Concert Review: Whitechapel at Mr. Smalls Theatre, Millvale, PA (Oct. 28)

Don’t you hate it when the band you leave the house to see isn’t the headliner? 

You pay for the bigger act just to catch a shorter set with second rate set design and a crowd with only half its heart into it. But despite all those inherent drawbacks, Knoxville quintet Whitechapel played a tight and versatile supporting set at Mr. Smalls Theatre on Monday that was as formidable as it was sincere, featuring a good portion of the band’s career-best seventh album The Valley.

The Valley, released back in March, saw Whitechapel modifying its earlier deathcore sound into a brand of more melodic death metal with some tracks verging on alternative rock, such as the cleanly sung, despairing “Hickory Creek.” Lead singer Phil Bozeman’s emotionally-wrought vocal delivery of “Hickory Creek” gave the show its most soulful moment, and completely without the support of blast-beat drums or gnawing guitar riffs.

But, there was no shortage of Whitechapel’s crushing instrumentals and dismal lyrics. The three guitarists, bassist and touring drummer had no trouble inciting a mosh pit. Among the highlights of the set were the opener “Forgiveness is Weakness,” “Hickory Creek,” “The Saw Is the Law,” the downright evil “When a Demon Defiles a Witch” and the stomping “Black Bear.” Bozeman made sure to enunciate his singing, unlike other bands on the bill, so that every syllable could be felt by the audience, such as “Black Bear”’s powerful chorus “As I lay me down to sleep/I pray the Lord to put me six feet deep.”

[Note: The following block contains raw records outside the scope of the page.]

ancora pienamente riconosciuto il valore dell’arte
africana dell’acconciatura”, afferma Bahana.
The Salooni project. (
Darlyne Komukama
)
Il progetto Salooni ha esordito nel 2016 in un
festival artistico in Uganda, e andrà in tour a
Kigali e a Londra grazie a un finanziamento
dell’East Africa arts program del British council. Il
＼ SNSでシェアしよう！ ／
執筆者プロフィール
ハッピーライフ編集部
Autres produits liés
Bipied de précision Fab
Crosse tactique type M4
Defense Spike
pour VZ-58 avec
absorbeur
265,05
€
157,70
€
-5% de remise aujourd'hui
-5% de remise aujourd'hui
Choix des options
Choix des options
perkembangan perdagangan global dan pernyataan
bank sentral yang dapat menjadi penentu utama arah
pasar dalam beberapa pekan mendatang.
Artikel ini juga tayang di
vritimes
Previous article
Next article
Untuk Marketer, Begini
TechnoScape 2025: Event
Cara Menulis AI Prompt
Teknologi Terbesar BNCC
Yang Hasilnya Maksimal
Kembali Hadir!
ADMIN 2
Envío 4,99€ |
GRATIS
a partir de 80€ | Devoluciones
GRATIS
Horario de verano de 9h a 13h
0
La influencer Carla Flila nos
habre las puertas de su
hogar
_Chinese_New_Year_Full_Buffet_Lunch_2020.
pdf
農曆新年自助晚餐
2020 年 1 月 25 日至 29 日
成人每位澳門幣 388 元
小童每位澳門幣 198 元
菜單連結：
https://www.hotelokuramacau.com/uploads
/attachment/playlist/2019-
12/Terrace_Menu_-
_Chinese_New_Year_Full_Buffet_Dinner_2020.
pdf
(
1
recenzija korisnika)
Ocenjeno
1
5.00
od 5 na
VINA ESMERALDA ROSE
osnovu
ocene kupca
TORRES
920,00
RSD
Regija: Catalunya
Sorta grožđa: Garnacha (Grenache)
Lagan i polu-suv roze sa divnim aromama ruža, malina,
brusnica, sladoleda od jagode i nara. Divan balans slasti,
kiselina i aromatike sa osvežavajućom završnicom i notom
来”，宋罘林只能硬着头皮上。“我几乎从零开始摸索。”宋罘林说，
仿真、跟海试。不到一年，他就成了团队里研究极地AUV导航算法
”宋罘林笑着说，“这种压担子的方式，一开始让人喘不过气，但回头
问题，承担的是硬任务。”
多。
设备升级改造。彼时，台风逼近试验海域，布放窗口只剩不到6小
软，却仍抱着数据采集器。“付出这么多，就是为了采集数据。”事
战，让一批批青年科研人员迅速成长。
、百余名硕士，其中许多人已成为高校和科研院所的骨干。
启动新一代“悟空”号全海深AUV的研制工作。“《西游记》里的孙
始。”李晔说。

Playing on the altar of a former church with balconies of concertgoers looking down, one could only feel that Whitechapel presented a work of art as personal and traumatic as The Valley in a properly reverential setting and tone. The band members took their music as seriously as the people who came to see them and sounded genuinely gracious when speaking to the audience, unlike the lead singer of the main act who kept asking the crowd if they were horny, which was weird and off-putting. 

But, to the credit of Atreyu, the band did put the show together for the group’s 20th Anniversary Tour. And songs from 2007’s Lead Sails Paper Anchors such as “Becoming the Bull,” “Falling Down” and “Blow” lit up the room while the band’s new song “House of Gold” added a dynamic element to its marathon 20 song set.

After the show, my ears ringing, I overheard a conversation where a person was listing off all of the songs from The Valley that he had seen Whitechapel perform. “The only ones left are ‘Lovelace,’ ‘Doom Woods’ and ‘We Are One.’” The comment made me wish the band could’ve had more time to bring The Valley’s ferocious energy to life so I could complete my own collection of its songs. Watching the show made Whitechapel one of the only bands I would see twice on the same tour cycle, and of those, definitely the only that plays metal at the moment.